There are many great books about pastoral ministry. Memoirs and autobiographies are particularly well-suited to this task. I offer this Top 15 list of books for supervisors and interns to consider reading together during the course of the year. All of them are rich in wisdom, grace, and faith.
I’ve now moved to the top of my list a forthcoming work, Emily Scott’s For All Who Hunger: Searching for Communion In A Shattered World. It’s fantastic in that it sits at a blessed middle between lay ministry and pastoral ministry, inspiring all readers. You can read a review here.
1) Leaves from the Notebook of a Tamed Cynic, Reinhold Niebuhr: Notes from Niebuhr’s early years as a pastor (1915-1928) in urban Detroit, this book has been formative in the careers of at least two generations of pastors.
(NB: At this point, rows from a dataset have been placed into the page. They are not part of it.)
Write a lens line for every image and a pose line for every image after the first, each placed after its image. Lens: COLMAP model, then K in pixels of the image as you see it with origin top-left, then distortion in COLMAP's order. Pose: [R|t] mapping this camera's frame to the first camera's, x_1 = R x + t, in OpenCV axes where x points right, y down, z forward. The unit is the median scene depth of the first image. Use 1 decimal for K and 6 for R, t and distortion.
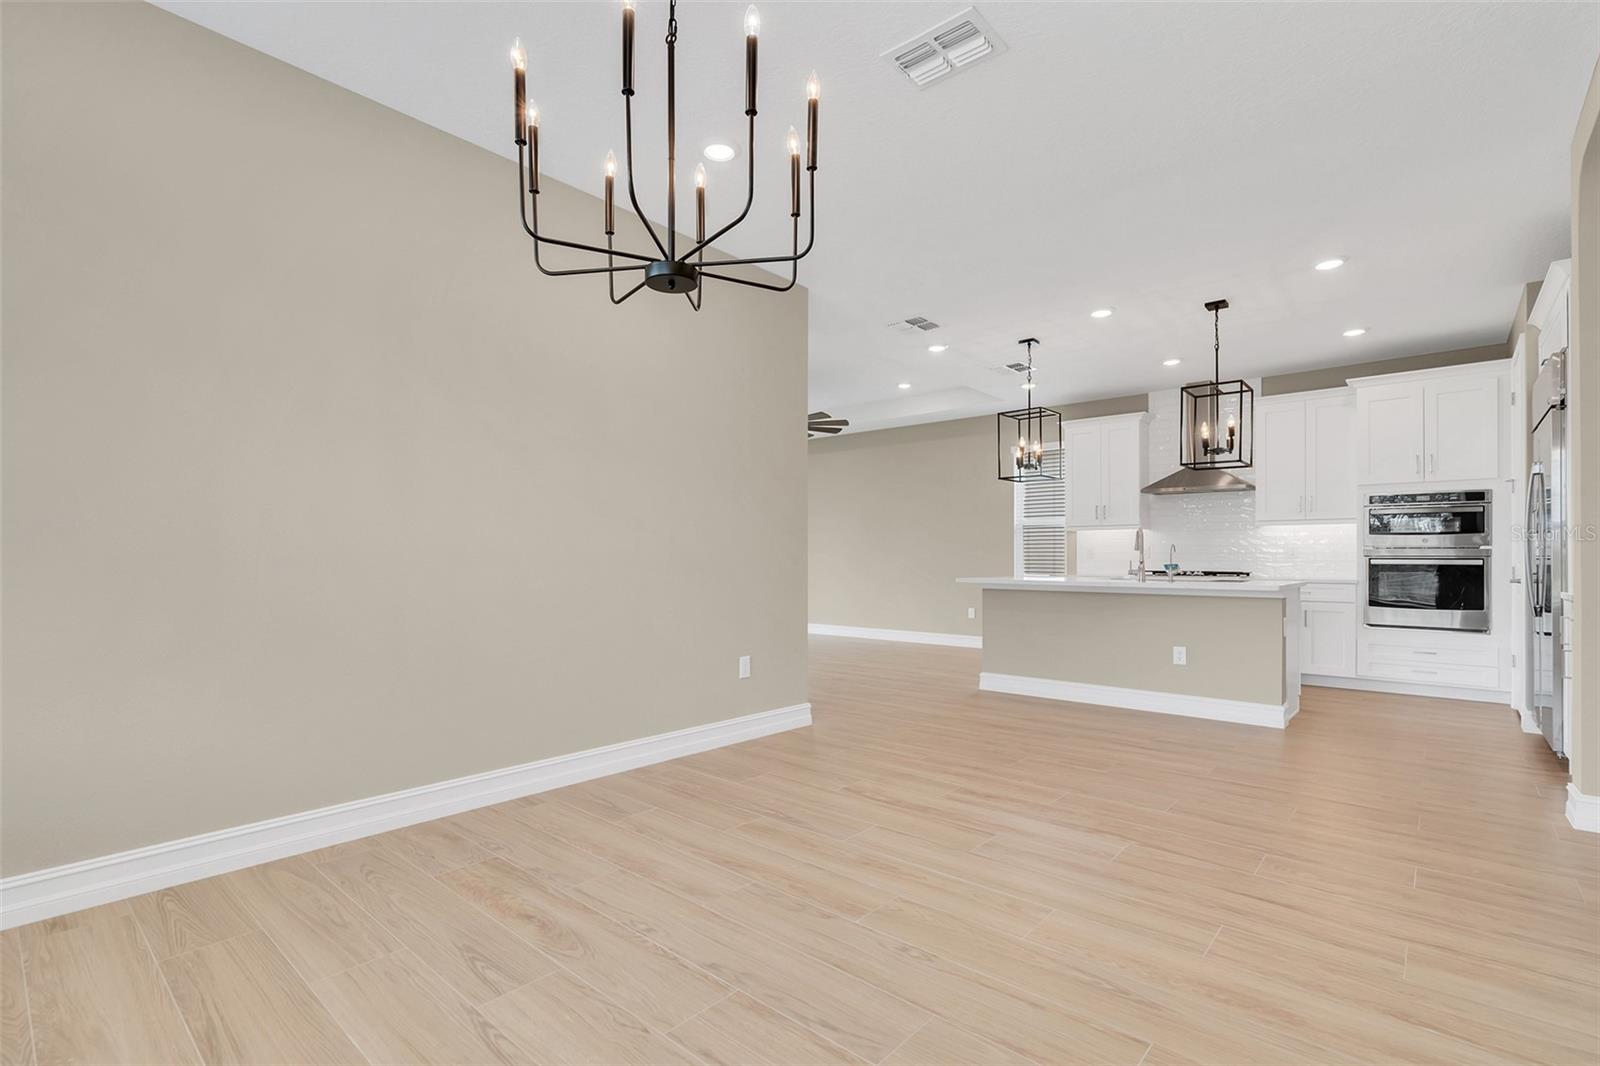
lens RADIAL K [[755.4, 0, 804.3], [0, 755.4, 546.8], [0, 0, 1]] dist [-0.010073, 0.003704]
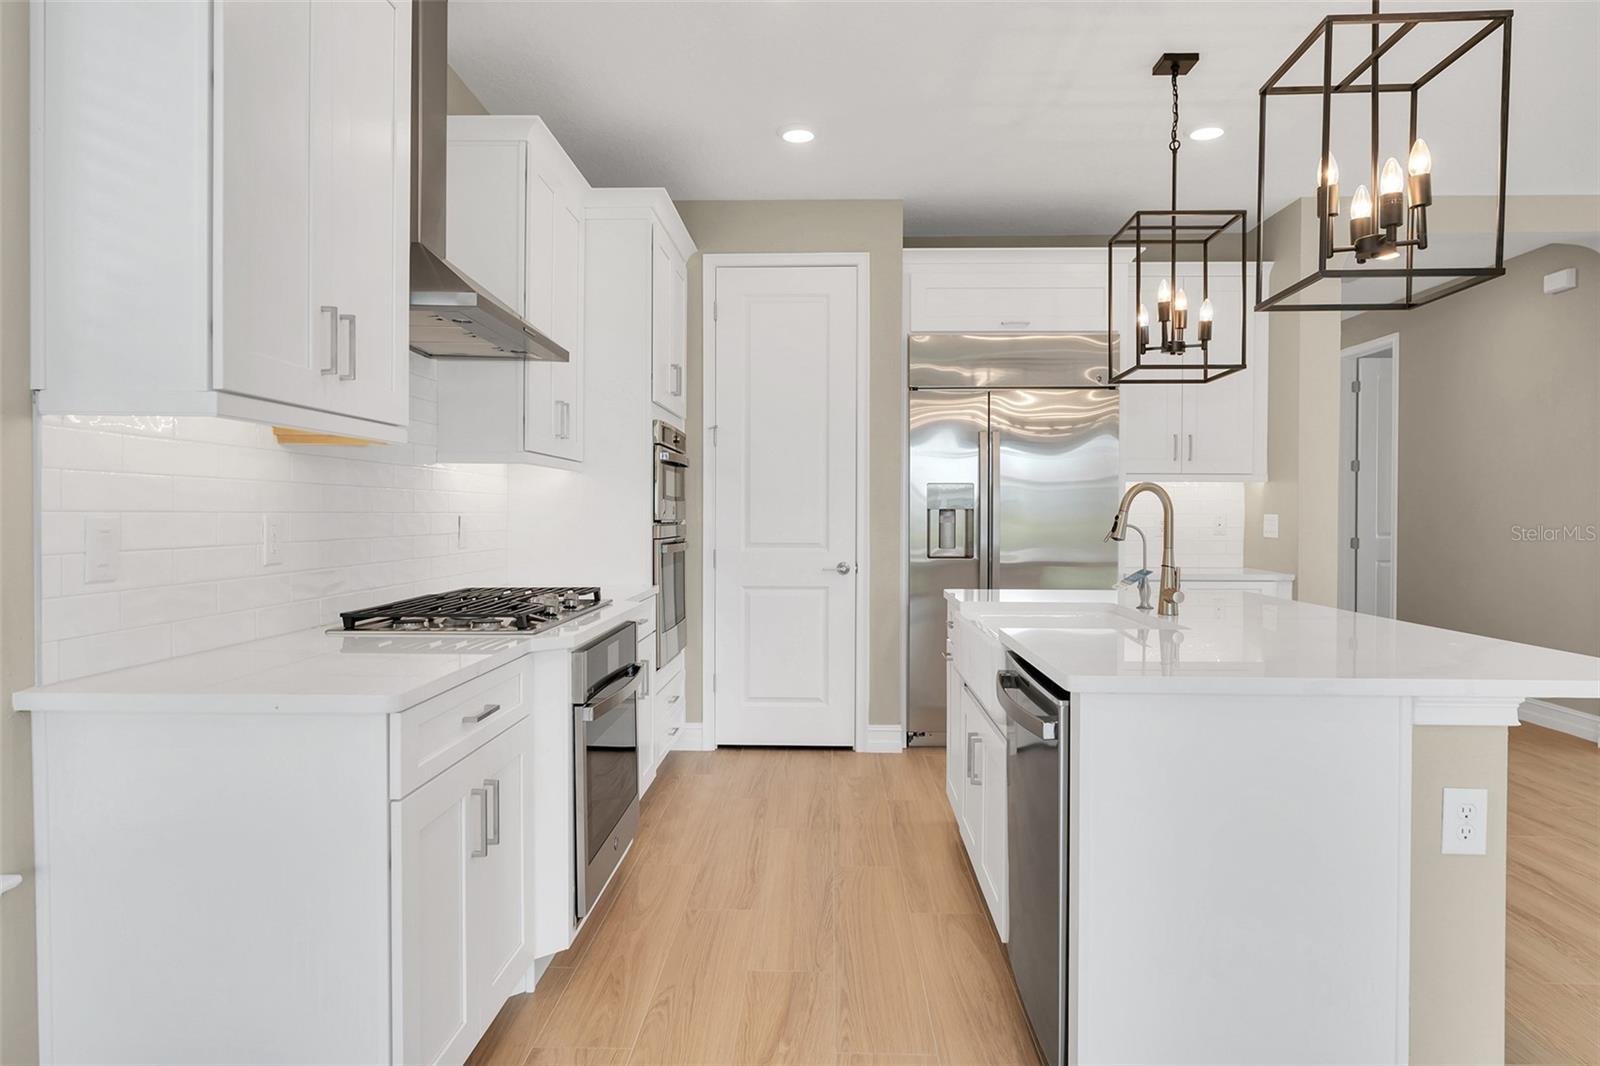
lens RADIAL K [[1013.0, 0, 800.8], [0, 1013.0, 526.8], [0, 0, 1]] dist [0.009163, -0.005028]
pose [[-0.624518, -0.015996, 0.780847, 0.135391], [-0.018447, 0.999813, 0.005727, -0.002014], [-0.780793, -0.010827, -0.624696, 1.414246]]
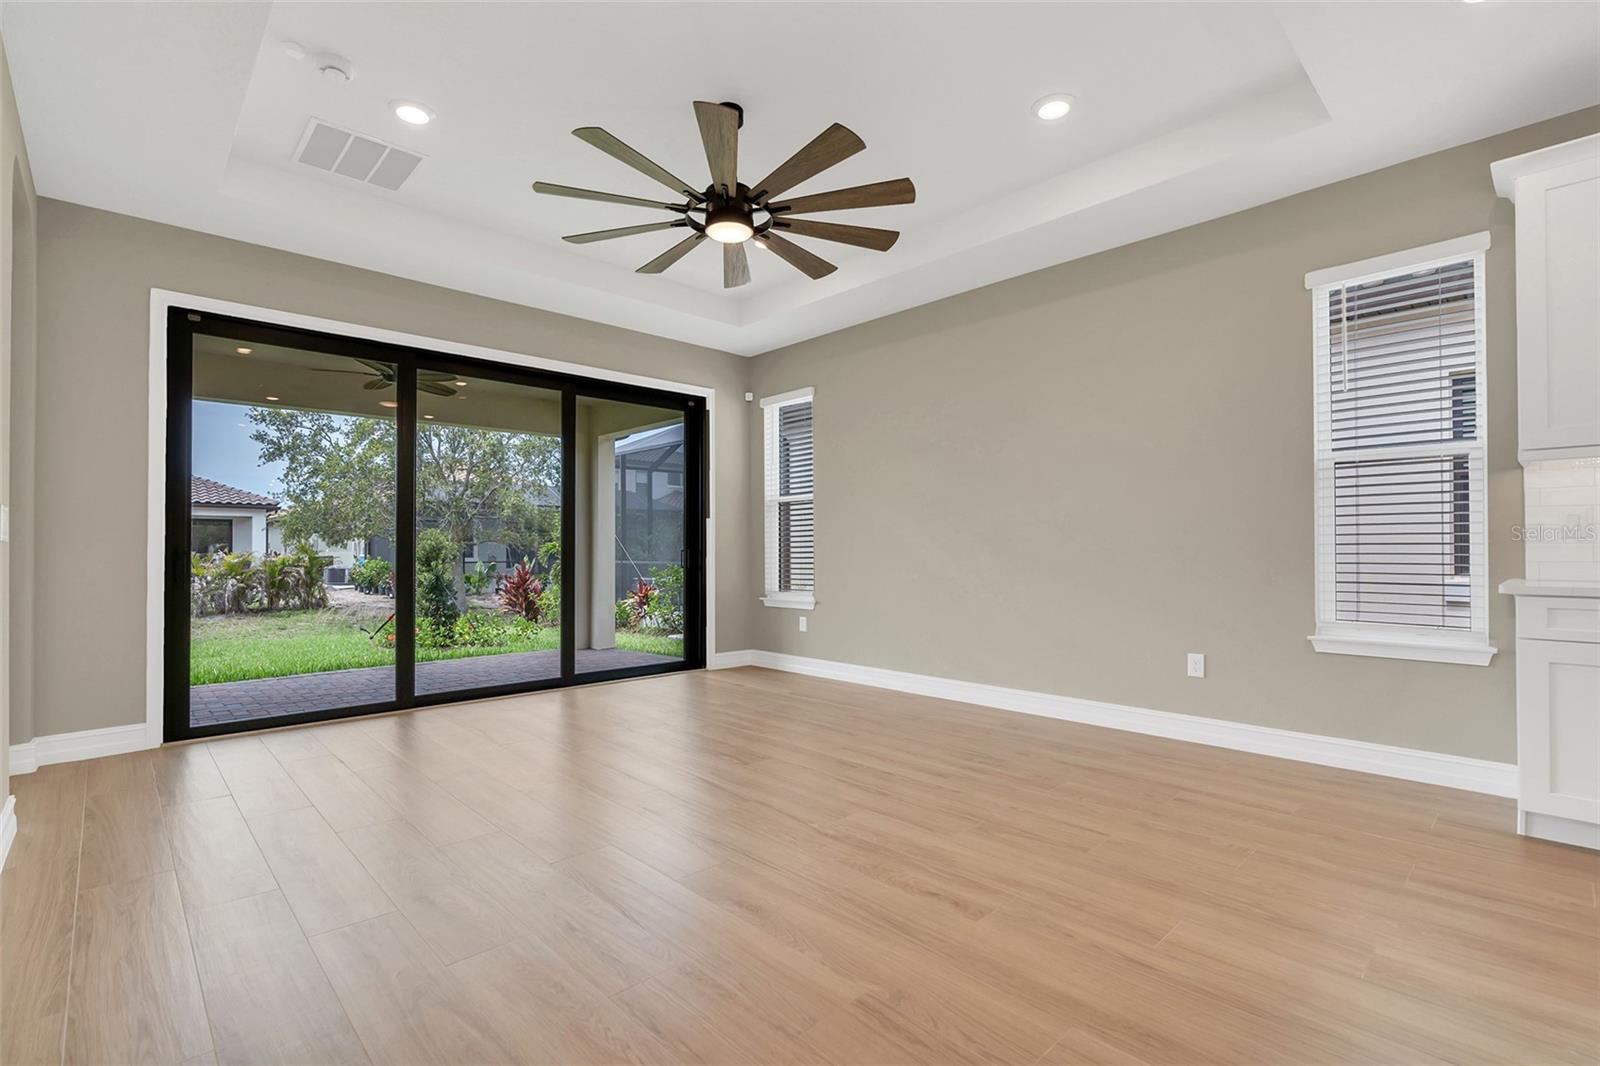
lens RADIAL K [[728.7, 0, 799.1], [0, 728.7, 544.5], [0, 0, 1]] dist [-0.011814, 0.003955]
pose [[0.994663, -0.007190, -0.102923, 0.048104], [0.008486, 0.999890, 0.012160, 0.014659], [0.102824, -0.012968, 0.994615, 0.838988]]
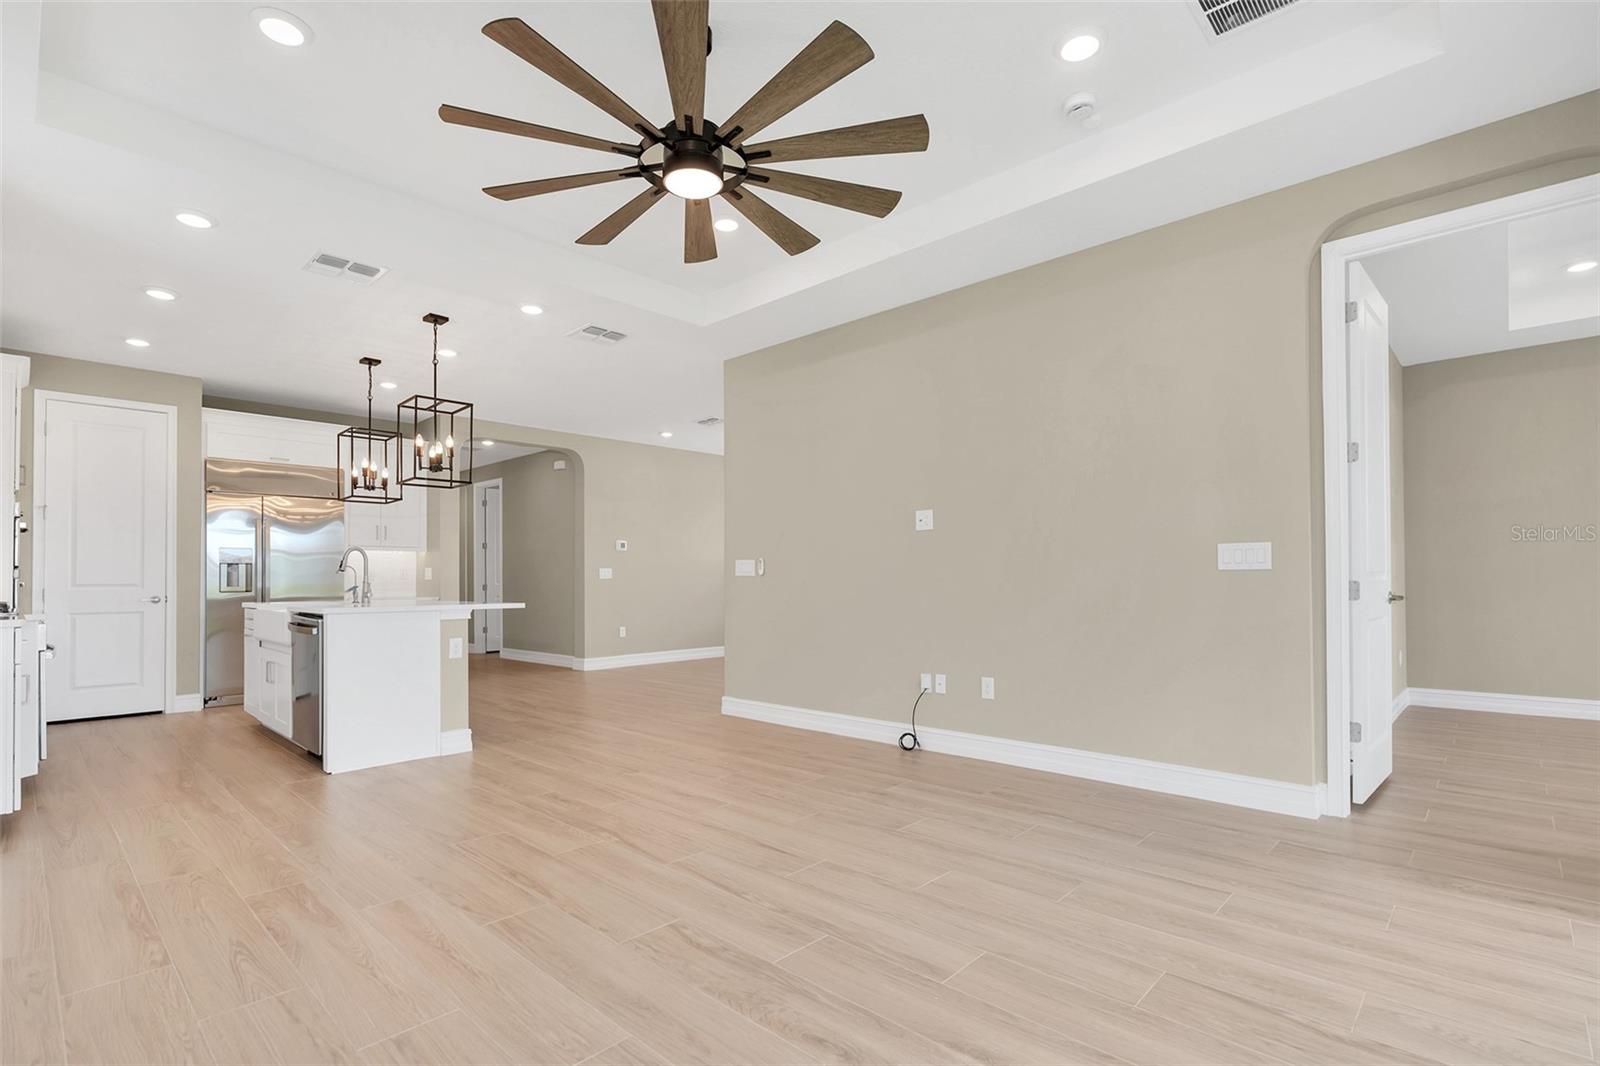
lens RADIAL K [[755.4, 0, 783.4], [0, 755.4, 569.2], [0, 0, 1]] dist [-0.010073, 0.003704]
pose [[-0.997611, 0.004394, 0.068942, -0.142512], [0.002194, 0.999487, -0.031956, 0.031346], [-0.069047, -0.031729, -0.997109, 1.815616]]
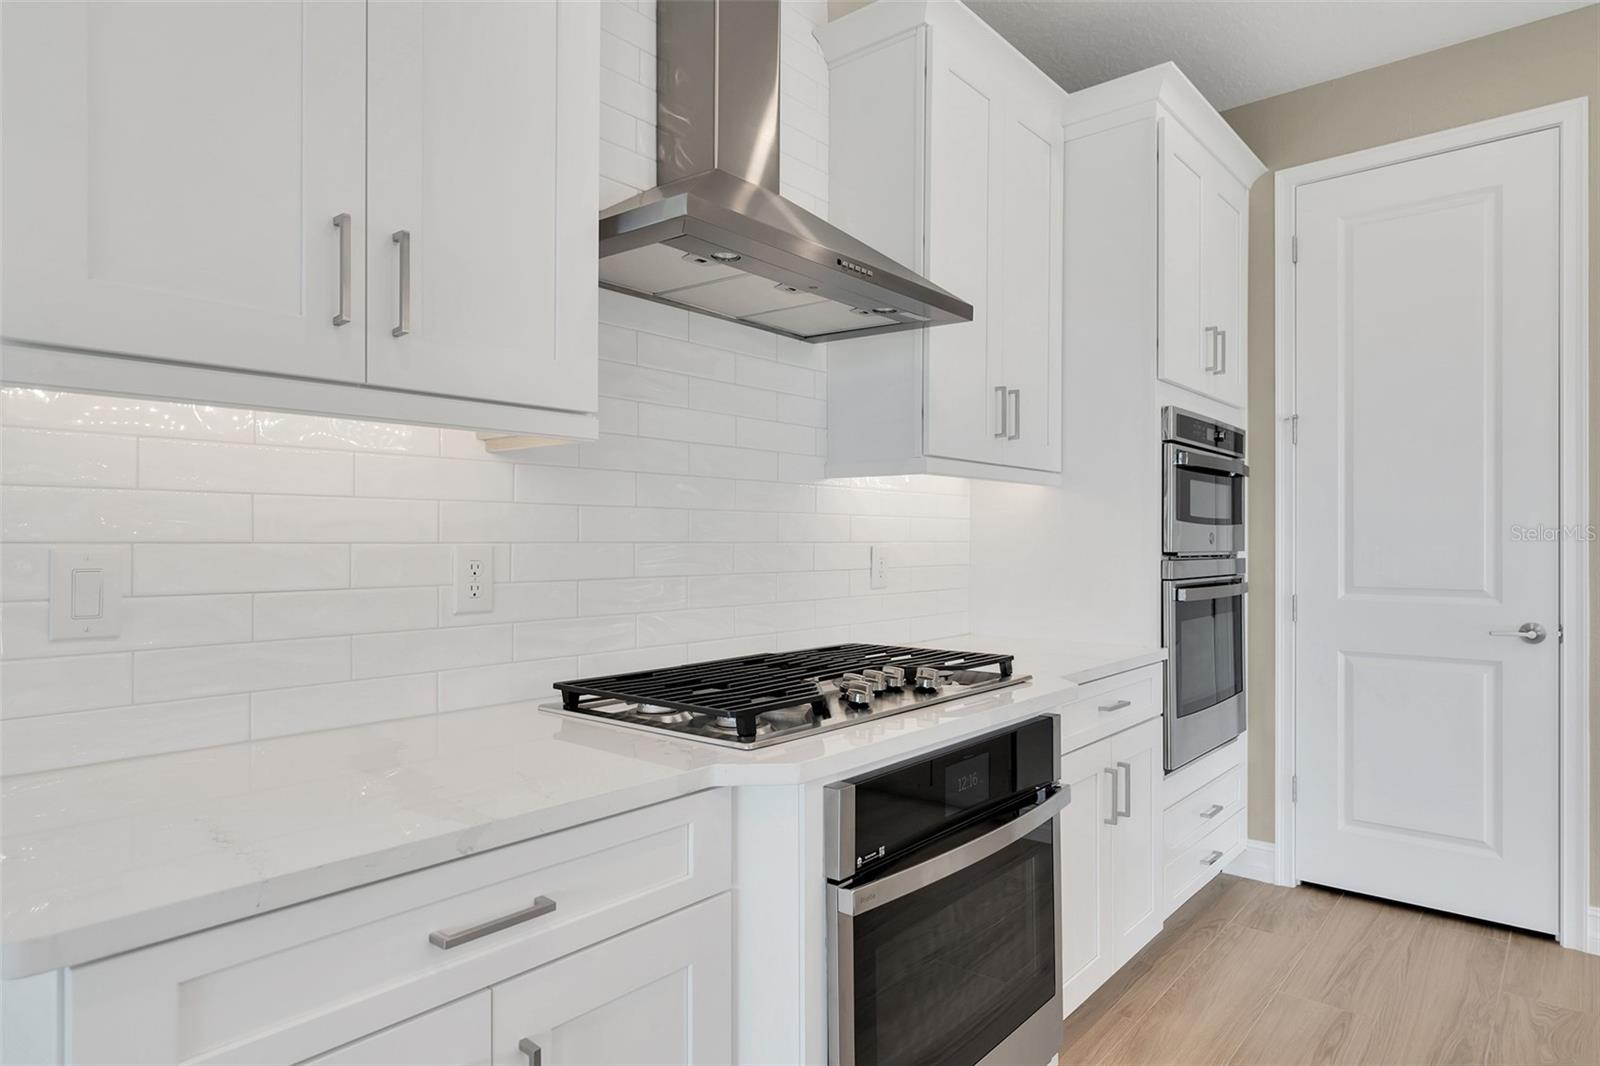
lens RADIAL K [[927.5, 0, 794.9], [0, 927.5, 541.5], [0, 0, 1]] dist [-0.003403, 0.002142]
pose [[0.002488, -0.003842, 0.999990, 0.313102], [-0.016940, 0.999849, 0.003884, -0.004775], [-0.999853, -0.016950, 0.002422, 1.221607]]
2) Open Secrets: A Memoir of Faith and Discover, Richard Lischer: Before becoming a professor of homiletics, Lischer was the pastor of a small rural congregation in southern Illinois. Open Secrets details his first three years of ministry, witnessing the joys and challenges that come from transitioning from university to parish life.
3) Breathing Space: A Spiritual Journey in the South Bronx, Heidi Neumark: Neumark spent nearly 20 years serving a Lutheran congregation in the South Bronx, and this book details that incredible journey of faithful ministry in a challenging urban setting.
4) The Preaching Life, Barbara Brown Taylor: These are Taylor’s early reflections on ministry as an Episcopalian priest, followed by 13 sample sermons from her exemplary career as a literate and thoughtful preacher.
5) Wheat That Springest Green, JF Powers: A humorous novel about the making and remaking of a priest.
6) A Pioneer Churchman, J.W.C. Dietrichson in Wisconsin 1844-1850: I’m probably biased, because this is the founding pastor of East Koshkonong Lutheran Church, where I once served, but this travel narrative gives a profound sense of the early immigrant church and the role of the pastor in that context.
7) Under the Unpredictable Planet, Eugene Peterson: Peterson weaves his own story into many of his books, and he has written lots of wonderful books on the pastoral ministry, but this may be the most refreshing, especially for pastors learning to self-differentiate.
8) The Pastor: A Spirituality, Gordon Lathrop: Again, although not strictly a memoir, this book arises out of Lathrop’s long wise look at the pastoral ministry from the perspective of liturgy and the catechism.9) The Country Parson, George Herbert: This is the the classic of the genre, and though it is sometimes difficult and very distant in time and tone, it is worth the time.
10) Life Together, Dietrich Bonhoeffer: More a memoir and theological treatise on Christian community than the life of the pastor per se, this book about the underground life of the seminary Bonhoeffer led during the Third Reich is seminal, and worth reading many, many times over.
11) Hannah’s Child by Stanley Hauerwas and A Broad Place by Jurgen Moltmann: Two of our greatest living theologians have written wonderful autobiographies, and they help place the work of a a theologian in the context of life in a way that will bear fruit for thoughtful readers who care about theology.
12) The Book of Strange New Things, Michel Faber: So you are considering being a pastor for the first expedition to a new planet, and pastor to extraterrestrials? This is the book for you.
13) Jayber Crow, Wendell Berry: Ok, this isn’t a memoir, it’s a novel, and it isn’t about a pastor, it’s about a barber. But I’m telling you, you might learn more about being a pastor from this book than any other book on the list.
14) Gilead, Marilynne Robinson: This is a novel, but it actually is about a pastor, or more properly, it’s letters from an aging pastor to his young son.
15) Pastor: The Theology and Practice of Ordained Ministry, Will Willimon: This is kind of like the comprehensive handbook for pastors, and the accompanying volume, a reader, is worth acquiring and reading together with Willimon’s textbook.
I’m sure many pastors would list others (when I was in seminary, a big one was The Hammer of God by Bo Giertz, and I dearly love Rachel Held Evans’s account of starting a church with her friends and family in Searching for Sunday), and I’d love to hear what they are. In the meantime, I imagine anyone can find at least one book on this list that is worth digging into and living with this next year of ministry and study, and I would love to hear what you learn as you do so!